**WHAT YOU HAVE TO DO**: Return all entries precisely as they stand, without the images.

**EXTRACTED INFORMATION**:
'''

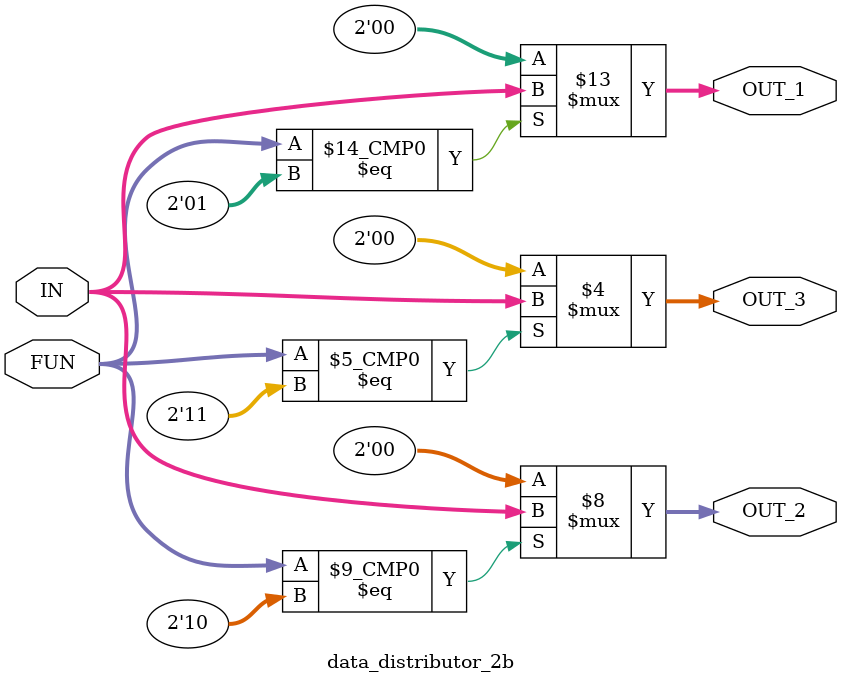
<source format=v>
/* 数据分配器(2位) */
module data_distributor_2b(
   input [1:0] FUN,    //选择输出端
   input [1:0] IN,     //信号输入
   output reg [1:0] OUT_1, //信号输出1
   output reg [1:0] OUT_2, //信号输出2
   output reg [1:0] OUT_3  //信号输出3
);
   initial begin
      OUT_1 = 2'b00;
      OUT_2 = 2'b00;
      OUT_3 = 2'b00;
   end
   always @ (FUN, IN) begin
      OUT_1 <= 2'b00;
      OUT_2 <= 2'b00;
      OUT_3 <= 2'b00;      
      case  (FUN)
         2'b01: OUT_1 <= IN;
         2'b10: OUT_2 <= IN;
         2'b11: OUT_3 <= IN;
			default begin
				OUT_1 <= 2'b00;
				OUT_2 <= 2'b00;
				OUT_3 <= 2'b00;
			end
      endcase
   end

endmodule

</source>
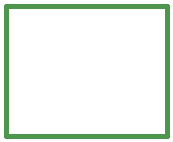
<source format=gbr>
G04 (created by PCBNEW (2013-01-21 BZR 3918)-testing) date Wed 23 Jan 2013 07:37:05 PM CET*
%MOIN*%
G04 Gerber Fmt 3.4, Leading zero omitted, Abs format*
%FSLAX34Y34*%
G01*
G70*
G90*
G04 APERTURE LIST*
%ADD10C,0.00393701*%
%ADD11C,0.015*%
G04 APERTURE END LIST*
G54D10*
G54D11*
X53750Y-41850D02*
X53750Y-37500D01*
X59100Y-37500D02*
X59100Y-41850D01*
X53750Y-37500D02*
X59100Y-37500D01*
X53750Y-41850D02*
X59100Y-41850D01*
M02*

</source>
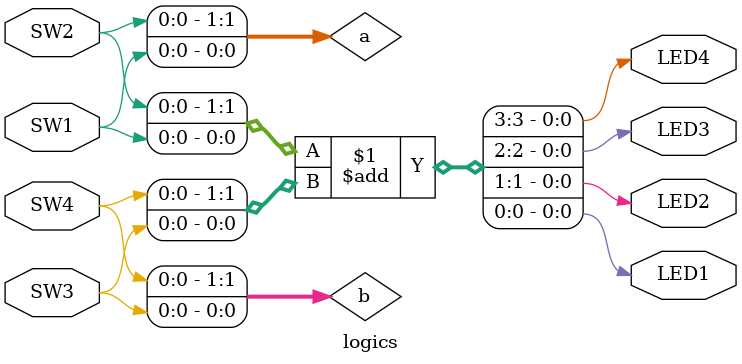
<source format=v>
`default_nettype wire
module logics(
    input wire  SW1,
    input wire  SW2,
    input wire  SW3,
    input wire  SW4,
    output wire LED1,
    output wire LED2,
    output wire LED3,
    output wire LED4
);

    /* Logic for a 2 bit full adder */
    wire [1:0] a = {SW2, SW1};
    wire [1:0] b = {SW4, SW3};

    assign {LED4, LED3, LED2, LED1} = a + b;

endmodule

</source>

'''

**EXERCISE ANSWER**:
<source format=v>
/* 数据分配器(2位) */
module data_distributor_2b(
   input [1:0] FUN,    //选择输出端
   input [1:0] IN,     //信号输入
   output reg [1:0] OUT_1, //信号输出1
   output reg [1:0] OUT_2, //信号输出2
   output reg [1:0] OUT_3  //信号输出3
);
   initial begin
      OUT_1 = 2'b00;
      OUT_2 = 2'b00;
      OUT_3 = 2'b00;
   end
   always @ (FUN, IN) begin
      OUT_1 <= 2'b00;
      OUT_2 <= 2'b00;
      OUT_3 <= 2'b00;      
      case  (FUN)
         2'b01: OUT_1 <= IN;
         2'b10: OUT_2 <= IN;
         2'b11: OUT_3 <= IN;
			default begin
				OUT_1 <= 2'b00;
				OUT_2 <= 2'b00;
				OUT_3 <= 2'b00;
			end
      endcase
   end

endmodule

</source>
<source format=gbr>
G04 (created by PCBNEW (2013-01-21 BZR 3918)-testing) date Wed 23 Jan 2013 07:37:05 PM CET*
%MOIN*%
G04 Gerber Fmt 3.4, Leading zero omitted, Abs format*
%FSLAX34Y34*%
G01*
G70*
G90*
G04 APERTURE LIST*
%ADD10C,0.00393701*%
%ADD11C,0.015*%
G04 APERTURE END LIST*
G54D10*
G54D11*
X53750Y-41850D02*
X53750Y-37500D01*
X59100Y-37500D02*
X59100Y-41850D01*
X53750Y-37500D02*
X59100Y-37500D01*
X53750Y-41850D02*
X59100Y-41850D01*
M02*

</source>
<source format=v>
`default_nettype wire
module logics(
    input wire  SW1,
    input wire  SW2,
    input wire  SW3,
    input wire  SW4,
    output wire LED1,
    output wire LED2,
    output wire LED3,
    output wire LED4
);

    /* Logic for a 2 bit full adder */
    wire [1:0] a = {SW2, SW1};
    wire [1:0] b = {SW4, SW3};

    assign {LED4, LED3, LED2, LED1} = a + b;

endmodule

</source>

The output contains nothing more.